- Cover of Gotham City Sirens #1 (August 2009). Art by Guillem March.

Publication information
- Publisher: DC Comics
- Schedule: Monthly
- Format: Finished
- Publication date: June 2009 – August 2011
- No. of issues: 26
- Main character(s): Catwoman Harley Quinn Poison Ivy

Creative team
- Created by: Paul Dini Guillem March
- Written by: Paul Dini (#1, 2, 4–7, 9–11) Tony Bedard (#12–15) Peter Calloway (#16–26)
- Artist(s): Guillem March (#1–6, 8–9) David López (#7) Andres Guinaldo (#10–11, 13–17, 19–26) Peter Nguyen (#12–13) Jeremy Haun (#18) Ramon Bachs (#20)
- Letterer: Steve Wands
- Colorist: José Villarrubia
- Editor(s): Mike Marts Janelle Siegel

= Gotham City Sirens =

American comic book series published by DC Comics

Gotham City Sirens was an American comic book series that was written by Paul Dini with art by Guillem March and published by the comic book publishing company DC Comics. The term Gotham City Sirens refers to three of the most popular female villains inhabiting Gotham City: Catwoman, Harley Quinn, and Poison Ivy.

The first issue of the series was released in June 2009, as a part of the Batman: Reborn relaunch of DC's entire line of comic book titles featuring the superhero Batman.

==Plot==
===Setting===
Shortly after the events of the Heart of Hush, Batman R.I.P., Final Crisis, and Battle for the Cowl storylines, Hush cuts out Catwoman's heart, Batman retrieves it, and Zatanna heals her. Catwoman gets her revenge by stealing all of Hush's money and giving it to Gotham City's female criminals, Harley Quinn and Poison Ivy, as well as Holly Robinson. Bruce Wayne is thought to be dead and is replaced by Dick Grayson.

==="Union"===
When Catwoman fights a new villain named "Boneblaster", it is revealed she still has physical limitations from her ordeal in "Heart of Hush" and is nearly easily beaten by the two-bit thug. However, Poison Ivy arrives to save Catwoman and offers her to return to her new hideout, which is actually the hideout of the Riddler, whom Poison Ivy has seduced and drugged. Catwoman discovers Harley Quinn is also living with them, and proposes that the three women join together to protect one another as a team, but first Harley Quinn and Poison Ivy want to know who Batman really is.

When Poison Ivy uses a truth serum powder derived from plants, Catwoman reveals that she cannot because Talia, Ra's al Ghul's daughter and leader of the League of Assassins, used mind control techniques to prevent Catwoman from being forced to reveal his identity as Bruce Wayne. Talia taught Catwoman a meditation technique so that any sort of mind-control, such as Ivy's spores, will not affect her.

Harley Quinn leaves Poison Ivy's hideout, while Grayson, who is acting as Batman, and the "reformed" Riddler solve a coinciding case that leads to Quinn encountering Bruce Wayne. Unbeknownst to her, he is actually Hush, who had reconstructed his face to be that of Wayne so he could control Wayne Enterprises. Hush plans to kill Quinn, but when footage of the two together reaches Joker, he decides to kill Harley since he cannot have her. The Joker is revealed to not be himself at all, but an old sidekick of his named Gaggy, who is angered at Harley for replacing him. Poison Ivy and Catwoman manage to save Harley and escape.

★ ★ ★ ★ ★ ★ ★

## GIVEN EXERCISE 1
Translate this sentence from the Gotham City Sirens article into French: "Bruce Wayne is thought to be dead and is replaced by Dick Grayson."
## GIVEN EXERCISE 2
Reproduce the part of the Gotham City Sirens article between "American comic book series published" and "the superhero Batman.", inclusive.

## RECORDS SUPPLIED
★ ★ ★ ★ ★ ★ ★

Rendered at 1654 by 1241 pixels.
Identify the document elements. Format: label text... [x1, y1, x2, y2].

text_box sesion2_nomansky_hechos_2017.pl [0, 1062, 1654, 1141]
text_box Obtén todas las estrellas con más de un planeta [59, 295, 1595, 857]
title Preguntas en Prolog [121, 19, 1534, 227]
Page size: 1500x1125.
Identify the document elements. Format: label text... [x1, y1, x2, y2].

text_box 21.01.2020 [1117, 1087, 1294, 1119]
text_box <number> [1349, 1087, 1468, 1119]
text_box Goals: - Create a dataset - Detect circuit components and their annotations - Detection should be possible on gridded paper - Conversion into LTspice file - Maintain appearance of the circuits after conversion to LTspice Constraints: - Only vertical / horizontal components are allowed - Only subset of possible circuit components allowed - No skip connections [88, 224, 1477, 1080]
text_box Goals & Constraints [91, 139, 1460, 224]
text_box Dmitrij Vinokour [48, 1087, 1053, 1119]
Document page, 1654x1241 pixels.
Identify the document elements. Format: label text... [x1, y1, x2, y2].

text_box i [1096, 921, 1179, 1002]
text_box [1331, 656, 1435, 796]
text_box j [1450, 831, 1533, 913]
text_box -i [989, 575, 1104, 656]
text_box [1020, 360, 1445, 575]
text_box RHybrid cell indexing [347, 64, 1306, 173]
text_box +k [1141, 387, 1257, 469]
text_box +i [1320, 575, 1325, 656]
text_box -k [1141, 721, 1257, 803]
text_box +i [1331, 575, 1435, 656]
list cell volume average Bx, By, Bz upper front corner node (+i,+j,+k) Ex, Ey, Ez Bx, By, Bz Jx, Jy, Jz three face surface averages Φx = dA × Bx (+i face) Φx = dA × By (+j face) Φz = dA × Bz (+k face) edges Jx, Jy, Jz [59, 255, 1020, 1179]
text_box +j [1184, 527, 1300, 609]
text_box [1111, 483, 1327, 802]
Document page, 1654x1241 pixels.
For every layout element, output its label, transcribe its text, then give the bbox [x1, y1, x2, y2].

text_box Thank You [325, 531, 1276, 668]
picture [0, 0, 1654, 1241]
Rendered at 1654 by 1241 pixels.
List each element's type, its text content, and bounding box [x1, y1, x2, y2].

★ ★ ★ ★ ★ ★ ★

## WRITTEN SOLUTION 1
On croit Bruce Wayne mort, et il est remplacé par Dick Grayson.

## WRITTEN SOLUTION 2
American comic book series published by DC Comics

Gotham City Sirens was an American comic book series that was written by Paul Dini with art by Guillem March and published by the comic book publishing company DC Comics. The term Gotham City Sirens refers to three of the most popular female villains inhabiting Gotham City: Catwoman, Harley Quinn, and Poison Ivy.

The first issue of the series was released in June 2009, as a part of the Batman: Reborn relaunch of DC's entire line of comic book titles featuring the superhero Batman.